>> start RECORDS SUPPLIED

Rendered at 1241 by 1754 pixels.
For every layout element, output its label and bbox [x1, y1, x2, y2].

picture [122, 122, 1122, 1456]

>> end RECORDS SUPPLIED
>> start RECORDS SUPPLIED

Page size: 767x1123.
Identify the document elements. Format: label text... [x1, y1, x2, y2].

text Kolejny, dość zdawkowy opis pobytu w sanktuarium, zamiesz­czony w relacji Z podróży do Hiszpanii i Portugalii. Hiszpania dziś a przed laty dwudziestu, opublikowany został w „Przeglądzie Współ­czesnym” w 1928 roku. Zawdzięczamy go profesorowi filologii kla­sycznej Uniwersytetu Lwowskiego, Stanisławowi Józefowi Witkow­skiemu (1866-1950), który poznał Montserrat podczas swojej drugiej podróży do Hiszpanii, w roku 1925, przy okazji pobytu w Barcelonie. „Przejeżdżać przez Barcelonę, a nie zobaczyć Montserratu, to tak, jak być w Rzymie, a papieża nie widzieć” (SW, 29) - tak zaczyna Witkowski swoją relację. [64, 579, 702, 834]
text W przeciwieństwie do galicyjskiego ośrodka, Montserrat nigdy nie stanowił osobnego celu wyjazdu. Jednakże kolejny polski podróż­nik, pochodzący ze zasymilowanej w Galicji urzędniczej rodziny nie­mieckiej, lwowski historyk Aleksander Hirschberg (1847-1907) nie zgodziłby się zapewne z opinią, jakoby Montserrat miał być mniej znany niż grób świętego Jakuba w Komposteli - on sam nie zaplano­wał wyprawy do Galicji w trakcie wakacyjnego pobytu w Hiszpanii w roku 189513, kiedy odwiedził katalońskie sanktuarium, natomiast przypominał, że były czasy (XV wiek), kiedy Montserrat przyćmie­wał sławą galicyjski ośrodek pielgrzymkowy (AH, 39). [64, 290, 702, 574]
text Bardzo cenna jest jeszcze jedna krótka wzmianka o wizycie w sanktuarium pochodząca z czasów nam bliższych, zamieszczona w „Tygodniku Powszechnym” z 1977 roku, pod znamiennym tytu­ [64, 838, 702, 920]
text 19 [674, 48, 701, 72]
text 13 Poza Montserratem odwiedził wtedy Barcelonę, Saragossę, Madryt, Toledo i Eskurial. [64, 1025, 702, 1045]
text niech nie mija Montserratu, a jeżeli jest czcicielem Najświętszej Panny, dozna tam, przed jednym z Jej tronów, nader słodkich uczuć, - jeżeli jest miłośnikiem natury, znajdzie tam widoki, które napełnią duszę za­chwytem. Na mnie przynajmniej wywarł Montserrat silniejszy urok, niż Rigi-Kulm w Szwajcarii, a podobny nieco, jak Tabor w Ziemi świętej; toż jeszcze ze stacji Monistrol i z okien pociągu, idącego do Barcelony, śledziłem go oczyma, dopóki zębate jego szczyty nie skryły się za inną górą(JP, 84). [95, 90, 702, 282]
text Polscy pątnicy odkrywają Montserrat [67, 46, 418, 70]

>> end RECORDS SUPPLIED
>> start RECORDS SUPPLIED

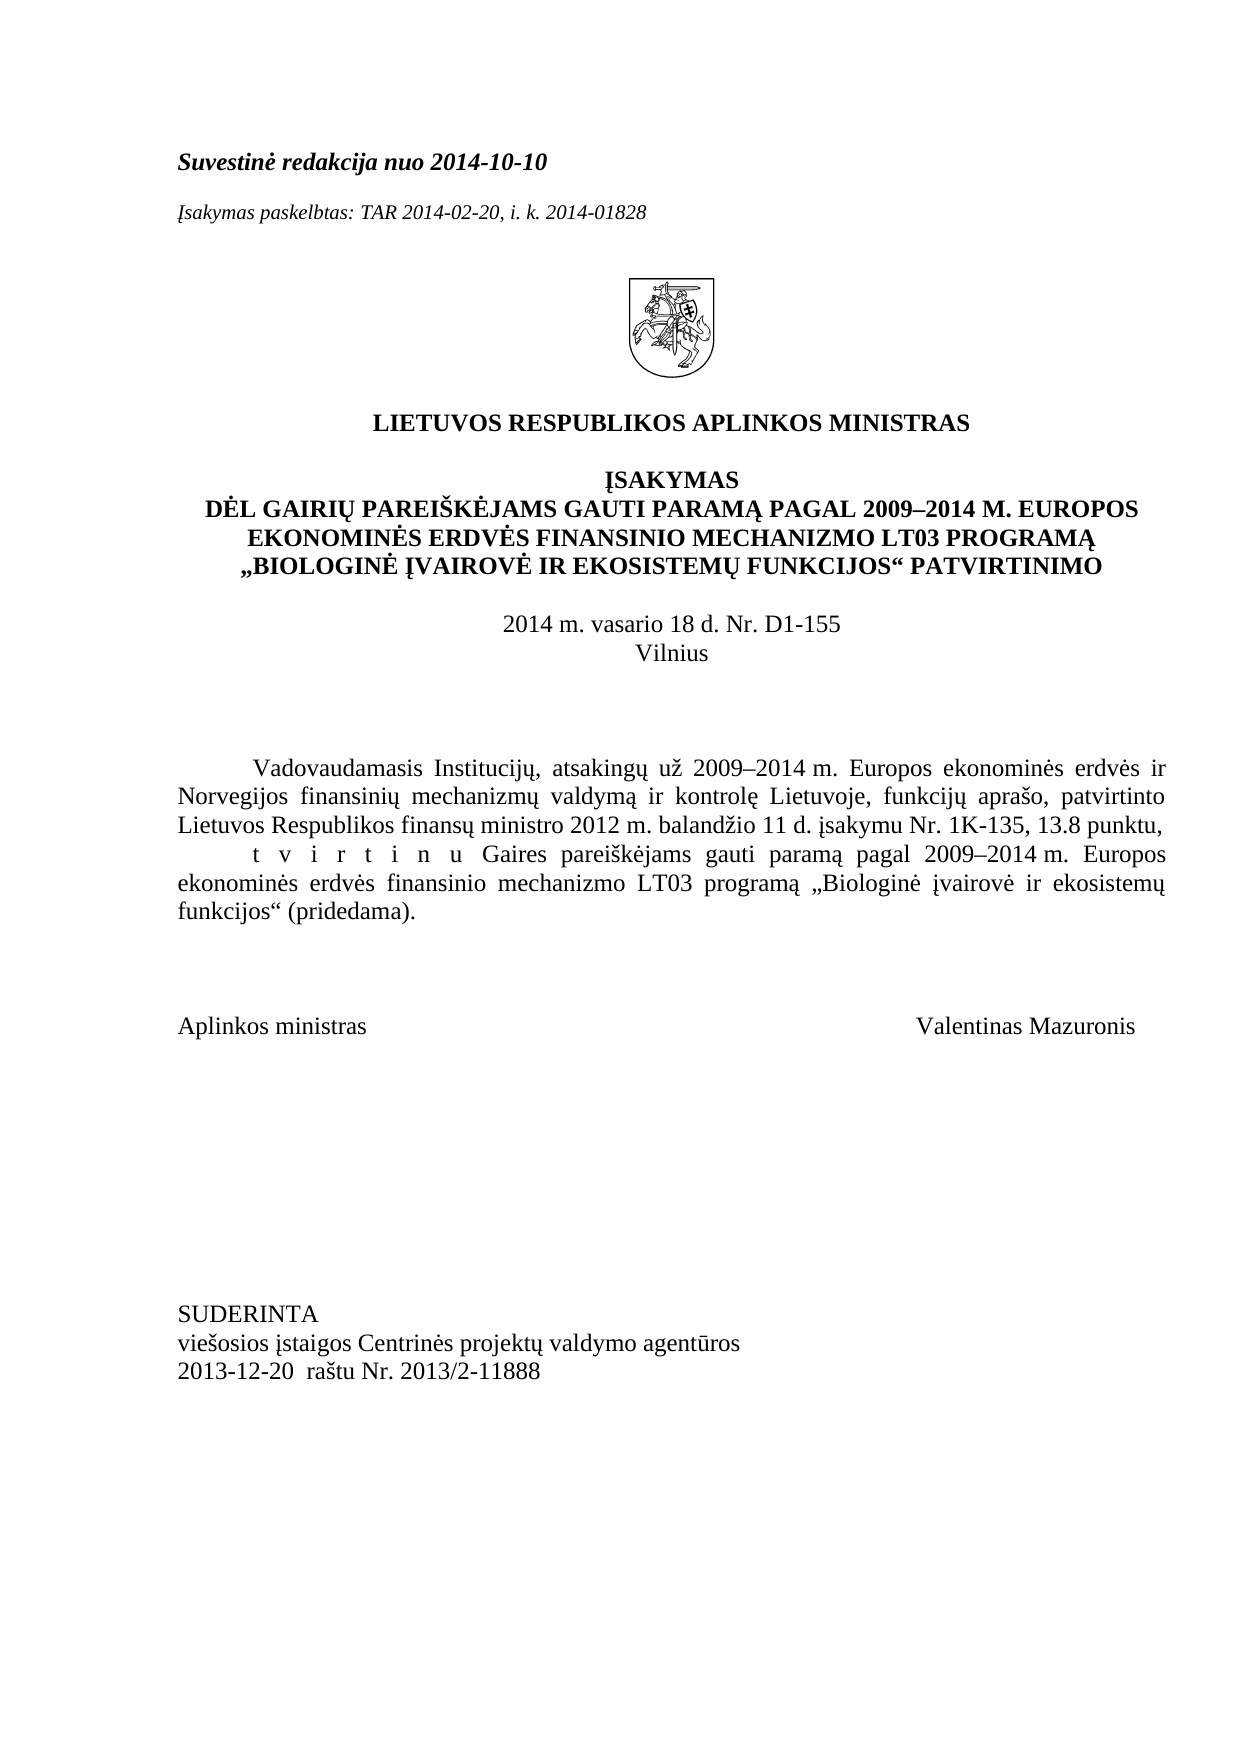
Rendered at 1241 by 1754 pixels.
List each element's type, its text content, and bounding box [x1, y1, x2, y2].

>> end RECORDS SUPPLIED

EXERCISE PROMPT: Reproduce word for word the part of the data that opens with the line containing "Page size: 767x1123." and closes with the line containing "text Bardzo cenna", including both of those lines.

PROBLEM SOLUTION:
Page size: 767x1123.
Identify the document elements. Format: label text... [x1, y1, x2, y2].

text Kolejny, dość zdawkowy opis pobytu w sanktuarium, zamiesz­czony w relacji Z podróży do Hiszpanii i Portugalii. Hiszpania dziś a przed laty dwudziestu, opublikowany został w „Przeglądzie Współ­czesnym” w 1928 roku. Zawdzięczamy go profesorowi filologii kla­sycznej Uniwersytetu Lwowskiego, Stanisławowi Józefowi Witkow­skiemu (1866-1950), który poznał Montserrat podczas swojej drugiej podróży do Hiszpanii, w roku 1925, przy okazji pobytu w Barcelonie. „Przejeżdżać przez Barcelonę, a nie zobaczyć Montserratu, to tak, jak być w Rzymie, a papieża nie widzieć” (SW, 29) - tak zaczyna Witkowski swoją relację. [64, 579, 702, 834]
text W przeciwieństwie do galicyjskiego ośrodka, Montserrat nigdy nie stanowił osobnego celu wyjazdu. Jednakże kolejny polski podróż­nik, pochodzący ze zasymilowanej w Galicji urzędniczej rodziny nie­mieckiej, lwowski historyk Aleksander Hirschberg (1847-1907) nie zgodziłby się zapewne z opinią, jakoby Montserrat miał być mniej znany niż grób świętego Jakuba w Komposteli - on sam nie zaplano­wał wyprawy do Galicji w trakcie wakacyjnego pobytu w Hiszpanii w roku 189513, kiedy odwiedził katalońskie sanktuarium, natomiast przypominał, że były czasy (XV wiek), kiedy Montserrat przyćmie­wał sławą galicyjski ośrodek pielgrzymkowy (AH, 39). [64, 290, 702, 574]
text Bardzo cenna jest jeszcze jedna krótka wzmianka o wizycie w sanktuarium pochodząca z czasów nam bliższych, zamieszczona w „Tygodniku Powszechnym” z 1977 roku, pod znamiennym tytu­ [64, 838, 702, 920]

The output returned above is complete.